**REQUIRED ACTION:**
List every voltage level that the patent excerpt on charge roller contamination names, and state what each one belongs to.

**TEXT EXCERPT:**
The ability of the charge roller to charge the photoconductive drum decreases over its life due to roller characteristics and contamination of the surface of the roller. This decrease in voltage may, over time, impact the ability of the photoconductive drum to produce accurate prints. Consequently, it is desirable to reduce buildup of contamination that occurs on the surface of the charge roller which may subsequently decrease charge roller life or reduce print quality.

SUMMARY OF THE INVENTION

In one exemplary summary embodiment, the present invention relates to a device for reducing the buildup of particulate contamination on elements within an image forming apparatus comprising a photoconductive element having a surface has a charged state at a first voltage level V1 and discharged state at a second voltage level V2, a charging element positioned against the photoconductive element for charging said photoconductive element to the charged state, and a conductive cleaner element for the photoconductive element having a portion positioned adjacent the surface of the photoconductive element, the cleaner element having a third voltage level V3 wherein |V₁|>|V₂|>|V₃| and the particulate is charged by said portion of said cleaner element such that the particulate is repelled by said charging element.

In another exemplary summary embodiment, the present invention relates to a method for controlling the buildup of particulate contamination on elements of an image forming apparatus. The method includes providing a photoconductive element having a surface containing particulate contamination and an associated charging element. This is followed by providing a conductive cleaner element for the photoconductive element, the conductive element positioned adjacent the surface of the photoconductive element and charging the conductive cleaner element and in turn the particulate on the photoconductive element with an associated electrical potential. The particulate may assume an electrical potential such that it may be electrically repelled from the charging element.

**INFORMATION:**
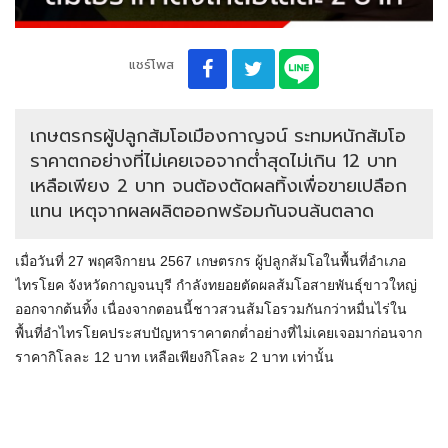
แชร์โพส
เกษตรกรผู้ปลูกส้มโอเมืองกาญจน์ ระทมหนักส้มโอ
ราคาตกอย่างที่ไม่เคยเจอจากต่ำสุดไม่เกิน 12 บาท
เหลือเพียง 2 บาท จนต้องตัดผลทิ้งเพื่อขายเปลือก
แทน เหตุจากผลผลิตออกพร้อมกันจนล้นตลาด
เมื่อวันที่ 27 พฤศจิกายน 2567 เกษตรกร ผู้ปลูกส้มโอในพื้นที่อำเภอ
ไทรโยค จังหวัดกาญจนบุรี กำลังทยอยตัดผลส้มโอสายพันธุ์ขาวใหญ่
ออกจากต้นทิ้ง เนื่องจากตอนนี้ชาวสวนส้มโอรวมกันกว่าหมื่นไร่ใน
พื้นที่อำไทรโยคประสบปัญหาราคาตกต่ำอย่างที่ไม่เคยเจอมาก่อนจาก
ราคากิโลละ 12 บาท เหลือเพียงกิโลละ 2 บาท เท่านั้น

**SOLUTION TO THE PROBLEM:**
- V1, the first voltage level: the charged state of the photoconductive element's surface.
- V2, the second voltage level: the discharged state of the photoconductive element's surface.
- V3, the third voltage level: the conductive cleaner element.